Scientists from the Institut Pasteur, Inserm, the CNRS, Collège de France, University Pierre et Marie Curie, and University Clermont Auvergne, have recently restored hearing and balance in a mouse model of Usher syndrome type 1G, characterized by profound congenital deafness and vestibular disorders caused by severe dysmorphogenesis of the mechanoelectrical transduction apparatus of the inner ear's sensory cells. These findings open up new possibilities for the development of gene therapy treatments for hereditary forms of deafness.
Hearing loss, sometimes associated with other disorders such as balance defects, is the most common sensory deficit, affecting more than 280 million people worldwide, according to WHO. In France, one child in 700 is born with severe or profound hearing loss, and one in every 1,000 will lose their sense of hearing before adulthood.
Over the past 20 years, scientists have made remarkable progress in deciphering the genetic origins of congenital hereditary hearing loss, which is usually caused by inner ear dysfunction. The inner ear comprises the hearing organ or cochlea, together with the five balance organs (the saccule, utricle and three semicircular canals), which contain the sensory cells, or hair cells, that detect mechanical vibrations and convert them into electrical signals. To date, mutations in more than 100 genes have been associated with inner ear defects, and it is estimated that mutations in more than 100 genes can cause genetic forms of deafness.

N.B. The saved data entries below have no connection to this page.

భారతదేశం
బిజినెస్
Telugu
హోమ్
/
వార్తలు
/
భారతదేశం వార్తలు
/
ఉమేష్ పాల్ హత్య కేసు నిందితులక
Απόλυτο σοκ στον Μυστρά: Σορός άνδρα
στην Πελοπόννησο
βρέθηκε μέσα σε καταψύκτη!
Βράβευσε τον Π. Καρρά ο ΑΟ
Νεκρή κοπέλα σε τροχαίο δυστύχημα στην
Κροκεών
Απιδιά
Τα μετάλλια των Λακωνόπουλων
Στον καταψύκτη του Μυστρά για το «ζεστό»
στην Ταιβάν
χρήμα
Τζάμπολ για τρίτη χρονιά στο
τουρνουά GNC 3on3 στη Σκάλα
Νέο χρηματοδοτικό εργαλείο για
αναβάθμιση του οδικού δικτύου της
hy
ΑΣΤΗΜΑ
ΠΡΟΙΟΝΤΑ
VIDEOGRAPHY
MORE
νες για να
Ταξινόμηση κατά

The various hereditary forms of hearing loss include Usher syndrome type 1 (USH1), a particularly severe clinical form of deaf-blindness, and specifically the USH1G genetic form. USH1G patients are profoundly deaf and have no balance function at birth, and they subsequently suffer from prepubertal-onset sight loss leading to blindness. USH1G syndrome is due to mutations in the gene encoding the scaffold protein sans, which is essential for the cohesion of the hair bundle of the inner ear hair cells.

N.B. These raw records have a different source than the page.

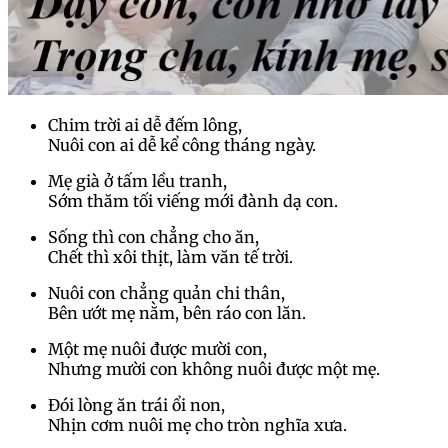
Chim trời ai dễ đếm lông,
Nuôi con ai dễ kể công tháng ngày.
Mẹ già ở tấm lều tranh,
Sớm thăm tối viếng mới đành dạ con.
Sống thì con chẳng cho ăn,
Chết thì xôi thịt, làm văn tế trời.
Nuôi con chẳng quản chi thân,
Bên ướt mẹ nằm, bên ráo con lăn.
Một mẹ nuôi được mười con,
Nhưng mười con không nuôi được một mẹ.
Đói lòng ăn trái ổi non,
Nhịn cơm nuôi mẹ cho tròn nghĩa xưa.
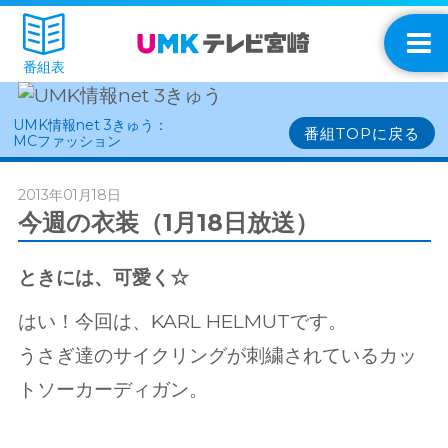
番組表
UMK情報net 3きゅう：
番組TOPに戻る
MCファッション
2013年01月18日
今週の衣装（1月18日放送）
ときには、可愛く☆
はい！今回は、KARL HELMUTです。
うさぎ達のサイクリングが刺繍されているカッ
トソーカーディガン。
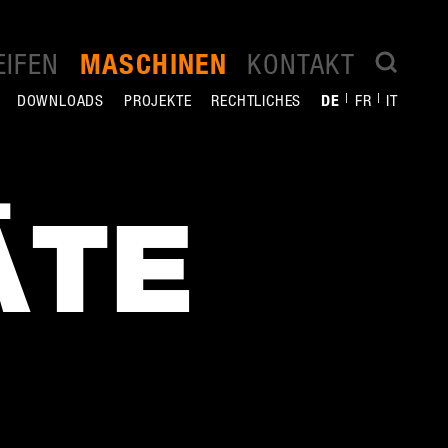
EIFEN
KONTAKT
MASCHINEN
DOWNLOADS
PROJEKTE
RECHTLICHES
DE
FR
IT
­TE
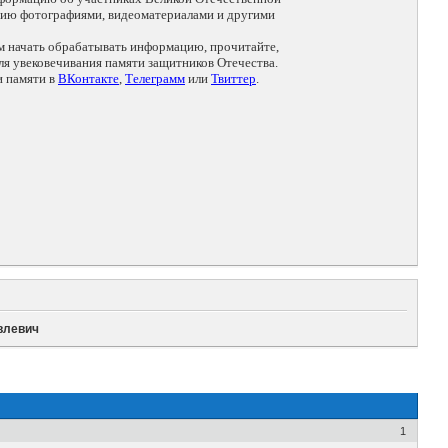
цию фотографиями, видеоматериалами и другими
ем начать обрабатывать информацию, прочитайте,
я увековечивания памяти защитников Отечества.
и памяти в
ВКонтакте
,
Телеграмм
или
Твиттер
.
влевич
1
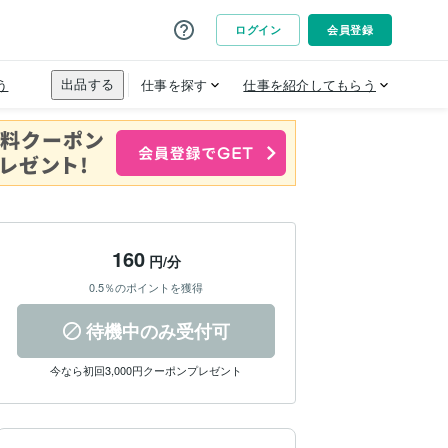
160
円/分
0.5％のポイントを獲得
待機中のみ受付可
今なら初回3,000円クーポンプレゼント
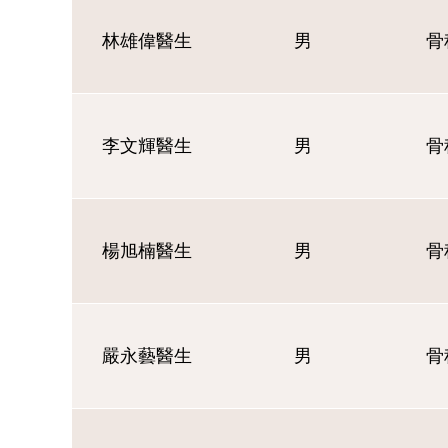
林雄偉醫生
男
骨
李文輝醫生
男
骨
楊旭楠醫生
男
骨
嚴永藝醫生
男
骨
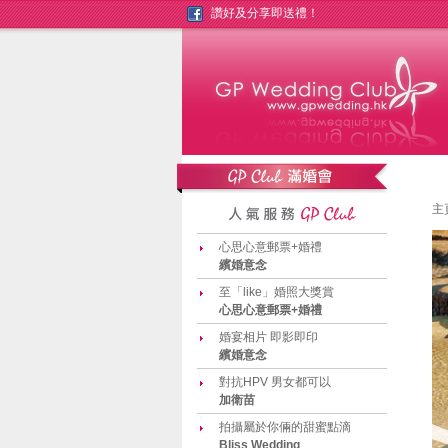
讚好及分享即送禮！
主
心思心意郵票+婚禮
繽婚意念
至「like」婚照大獎賞
心思心意郵票+婚禮
婚宴相片 即影即印
繽婚意念
對抗HPV 男女都可以
加衛苗
拍攝屬於你倆的甜蜜點滴
Bliss Wedding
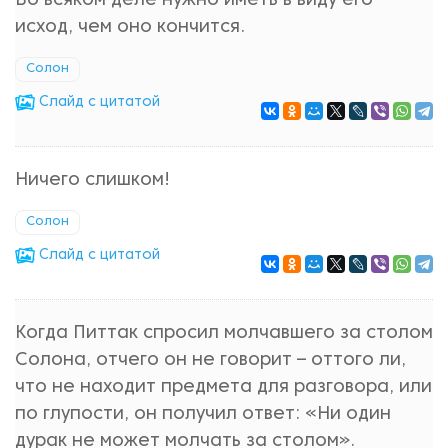
Во всяком деле нужно иметь в виду его
исход, чем оно кончится.
Солон
Cлайд с цитатой
Ничего слишком!
Солон
Cлайд с цитатой
Когда Питтак спросил молчавшего за столом
Солона, отчего он не говорит – оттого ли,
что не находит предмета для разговора, или
по глупости, он получил ответ: «Ни один
дурак не может молчать за столом».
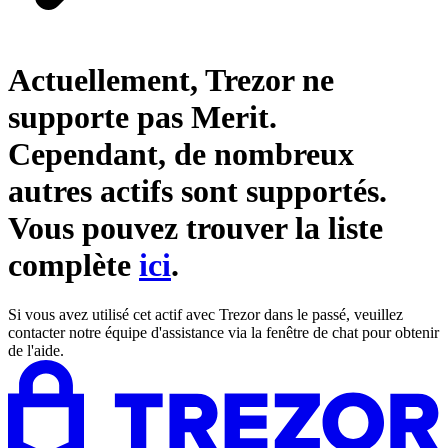
Actuellement, Trezor ne
supporte pas
Merit
.
Cependant, de nombreux
autres actifs sont supportés.
Vous pouvez trouver la liste
complète
ici
.
Si vous avez utilisé cet actif avec Trezor dans le passé, veuillez
contacter notre équipe d'assistance via la fenêtre de chat pour obtenir
de l'aide.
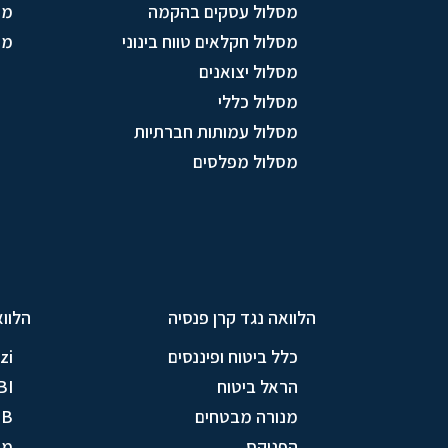
מסלול עסקים בהקמה
מו
מסלול חקלאים טווח בינוני
מס
מסלול יצואנים
מסלול כללי
מסלול עמותות חברתיות
מסלול מפלסים
הלוואה נגד קרן פנסיה
הלווא
כלל ביטוח ופיננסים
zi
הראל ביטוח
BI
מנורה מבטחים
TB
הפניקס
מי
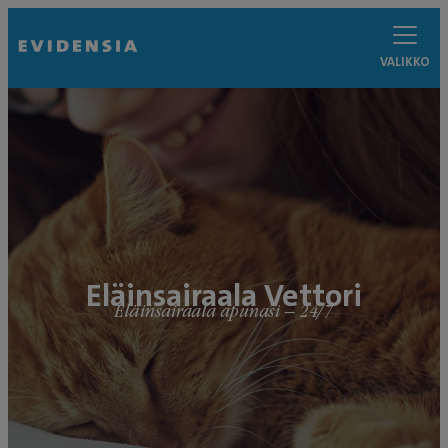
VALIKKO
Eläinsairaala Vettori
Eläinsairaala apunasi – 24/7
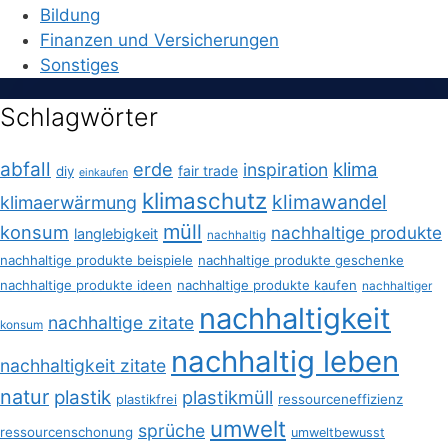
Bildung
Finanzen und Versicherungen
Sonstiges
Schlagwörter
abfall
erde
klima
inspiration
fair trade
diy
einkaufen
klimaschutz
klimawandel
klimaerwärmung
müll
konsum
nachhaltige produkte
langlebigkeit
nachhaltig
nachhaltige produkte beispiele
nachhaltige produkte geschenke
nachhaltige produkte ideen
nachhaltige produkte kaufen
nachhaltiger
nachhaltigkeit
nachhaltige zitate
konsum
nachhaltig leben
nachhaltigkeit zitate
natur
plastik
plastikmüll
plastikfrei
ressourceneffizienz
umwelt
sprüche
ressourcenschonung
umweltbewusst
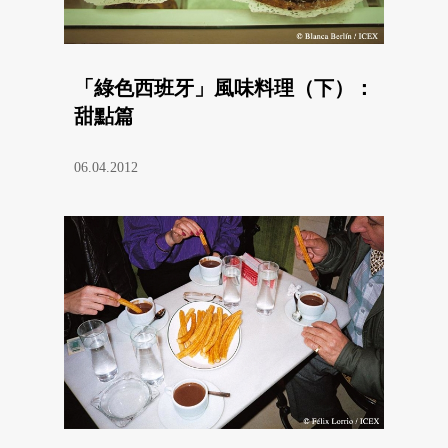
「綠色西班牙」風味料理（下）：
甜點篇
06.04.2012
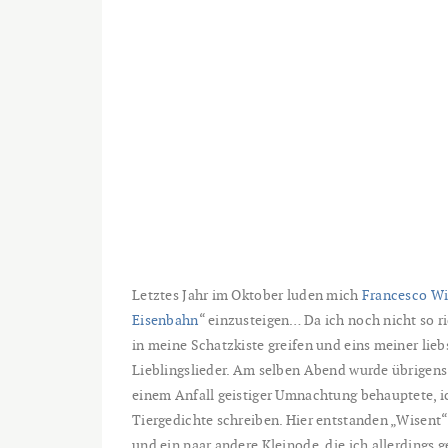
Letztes Jahr im Oktober luden mich
Francesco Wi
Eisenbahn
“ einzusteigen… Da ich noch nicht so r
in meine Schatzkiste greifen und eins meiner li
Lieblingslieder. Am selben Abend
wurde übrigens 
einem Anfall geistiger Umnachtung behauptete, ic
Tiergedichte schreiben. Hier entstanden „Wisent
und ein paar andere Kleinode, die ich allerdings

Patients with hearing loss and balance dysfunction are currently fitted with auditory prostheses and may be given balance rehabilitation therapy, but the outcomes are variable. One possible alternative for treating such hereditary inner ear defects is gene therapy. This approach entails transferring a healthy (non-mutant) copy of the defective gene to restore the expression of the missing protein. So far, gene therapy attempts have only resulted in partial improvements of hearing in mouse models of specific human deafness forms that did not include severe anomalies in hair cell structure.